- Work order: Only lines with the string "KeyLastIn" should be returned from the data below.

- Records for this task:

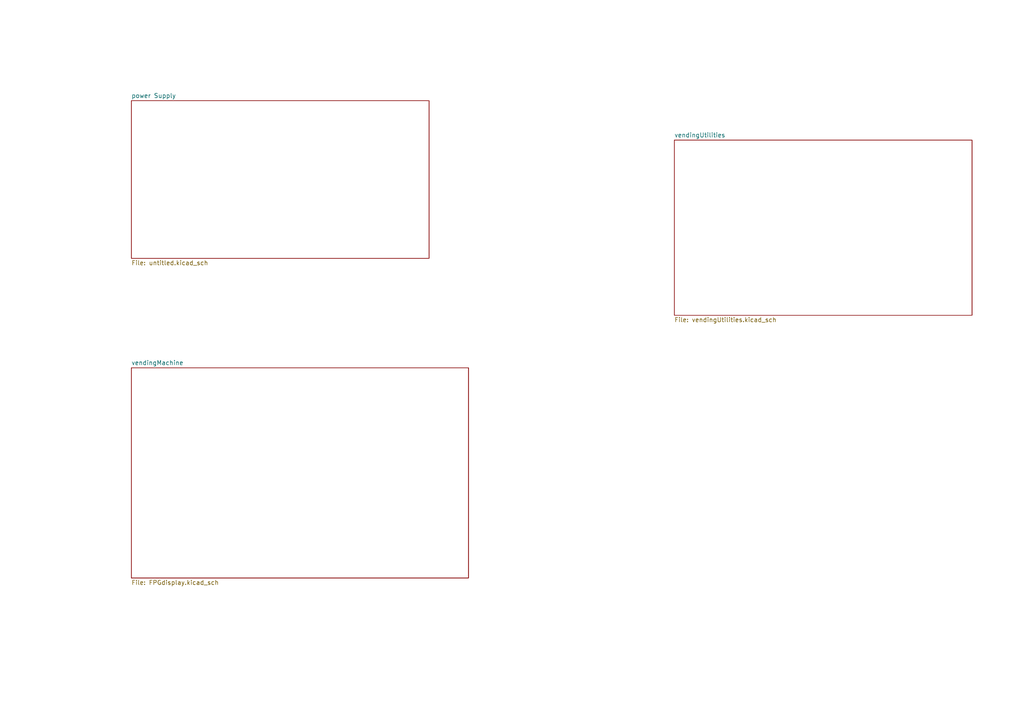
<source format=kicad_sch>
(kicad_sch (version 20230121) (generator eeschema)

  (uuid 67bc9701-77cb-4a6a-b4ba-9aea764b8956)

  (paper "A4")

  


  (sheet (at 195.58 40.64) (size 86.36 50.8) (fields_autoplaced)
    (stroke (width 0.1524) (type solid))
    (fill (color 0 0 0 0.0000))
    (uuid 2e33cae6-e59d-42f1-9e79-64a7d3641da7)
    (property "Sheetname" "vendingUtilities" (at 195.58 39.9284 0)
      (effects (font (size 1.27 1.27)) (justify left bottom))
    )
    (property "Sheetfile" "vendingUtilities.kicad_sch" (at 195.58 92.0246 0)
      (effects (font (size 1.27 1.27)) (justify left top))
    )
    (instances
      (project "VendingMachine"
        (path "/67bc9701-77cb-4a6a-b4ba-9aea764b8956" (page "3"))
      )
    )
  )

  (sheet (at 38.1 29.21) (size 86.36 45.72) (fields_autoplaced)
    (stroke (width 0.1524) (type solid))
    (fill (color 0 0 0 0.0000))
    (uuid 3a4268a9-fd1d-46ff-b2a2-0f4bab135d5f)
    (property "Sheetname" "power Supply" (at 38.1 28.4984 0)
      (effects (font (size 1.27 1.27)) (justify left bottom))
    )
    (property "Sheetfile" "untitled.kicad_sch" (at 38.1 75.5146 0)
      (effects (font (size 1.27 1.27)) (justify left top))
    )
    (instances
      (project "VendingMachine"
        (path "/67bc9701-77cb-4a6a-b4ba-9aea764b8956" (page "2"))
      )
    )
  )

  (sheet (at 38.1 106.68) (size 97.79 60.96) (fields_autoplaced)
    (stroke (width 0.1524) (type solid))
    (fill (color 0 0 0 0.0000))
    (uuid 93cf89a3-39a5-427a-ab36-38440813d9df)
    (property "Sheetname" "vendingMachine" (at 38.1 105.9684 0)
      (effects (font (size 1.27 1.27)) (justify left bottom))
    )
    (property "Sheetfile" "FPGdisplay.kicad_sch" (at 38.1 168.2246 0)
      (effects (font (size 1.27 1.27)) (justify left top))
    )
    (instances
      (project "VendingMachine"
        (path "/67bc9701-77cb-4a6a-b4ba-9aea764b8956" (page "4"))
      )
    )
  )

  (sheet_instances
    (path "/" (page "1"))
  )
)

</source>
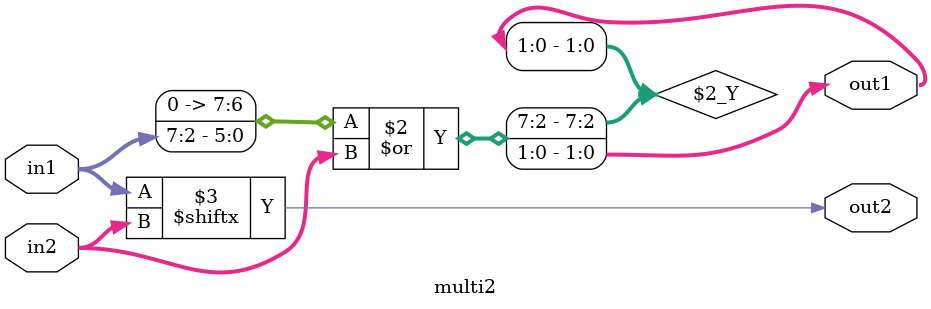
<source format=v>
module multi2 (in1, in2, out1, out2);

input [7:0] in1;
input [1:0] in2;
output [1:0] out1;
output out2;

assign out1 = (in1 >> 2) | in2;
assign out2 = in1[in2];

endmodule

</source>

...

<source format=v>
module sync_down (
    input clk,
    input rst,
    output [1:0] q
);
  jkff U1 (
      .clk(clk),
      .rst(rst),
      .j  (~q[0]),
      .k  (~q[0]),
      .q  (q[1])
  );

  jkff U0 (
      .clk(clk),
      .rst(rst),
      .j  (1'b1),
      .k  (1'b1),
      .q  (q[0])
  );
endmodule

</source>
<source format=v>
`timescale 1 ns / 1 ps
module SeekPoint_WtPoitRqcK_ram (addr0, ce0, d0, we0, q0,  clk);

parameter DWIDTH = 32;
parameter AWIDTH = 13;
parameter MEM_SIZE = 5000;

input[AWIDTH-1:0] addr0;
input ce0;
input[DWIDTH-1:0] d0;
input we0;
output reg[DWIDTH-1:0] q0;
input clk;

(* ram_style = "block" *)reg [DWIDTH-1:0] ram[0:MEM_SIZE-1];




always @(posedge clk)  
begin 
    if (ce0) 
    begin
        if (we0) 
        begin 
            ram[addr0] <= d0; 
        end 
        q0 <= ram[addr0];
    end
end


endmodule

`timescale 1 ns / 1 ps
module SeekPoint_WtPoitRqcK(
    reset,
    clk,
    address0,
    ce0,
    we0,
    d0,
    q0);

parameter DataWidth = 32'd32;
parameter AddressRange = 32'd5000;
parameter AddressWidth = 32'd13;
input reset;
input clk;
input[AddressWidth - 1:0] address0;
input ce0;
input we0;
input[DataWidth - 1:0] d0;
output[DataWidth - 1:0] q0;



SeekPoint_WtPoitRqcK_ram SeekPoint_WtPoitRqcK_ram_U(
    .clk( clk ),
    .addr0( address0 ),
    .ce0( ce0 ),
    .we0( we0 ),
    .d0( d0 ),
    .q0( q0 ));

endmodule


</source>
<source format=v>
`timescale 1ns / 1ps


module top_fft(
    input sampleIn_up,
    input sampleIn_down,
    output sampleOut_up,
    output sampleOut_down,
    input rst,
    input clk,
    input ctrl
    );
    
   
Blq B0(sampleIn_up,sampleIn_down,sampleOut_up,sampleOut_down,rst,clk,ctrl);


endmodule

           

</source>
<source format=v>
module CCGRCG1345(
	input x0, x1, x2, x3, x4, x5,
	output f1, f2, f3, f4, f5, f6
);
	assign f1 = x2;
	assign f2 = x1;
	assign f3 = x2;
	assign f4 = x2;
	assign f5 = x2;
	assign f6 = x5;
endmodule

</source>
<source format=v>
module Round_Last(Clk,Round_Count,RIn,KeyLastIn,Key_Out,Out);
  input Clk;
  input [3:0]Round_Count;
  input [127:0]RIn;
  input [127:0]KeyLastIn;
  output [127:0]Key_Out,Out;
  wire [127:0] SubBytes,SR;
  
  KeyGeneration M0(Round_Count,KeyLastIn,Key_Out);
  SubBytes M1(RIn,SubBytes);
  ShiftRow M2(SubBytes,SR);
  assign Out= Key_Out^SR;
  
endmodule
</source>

- Exercise result:
module Round_Last(Clk,Round_Count,RIn,KeyLastIn,Key_Out,Out);
  input [127:0]KeyLastIn;
  KeyGeneration M0(Round_Count,KeyLastIn,Key_Out);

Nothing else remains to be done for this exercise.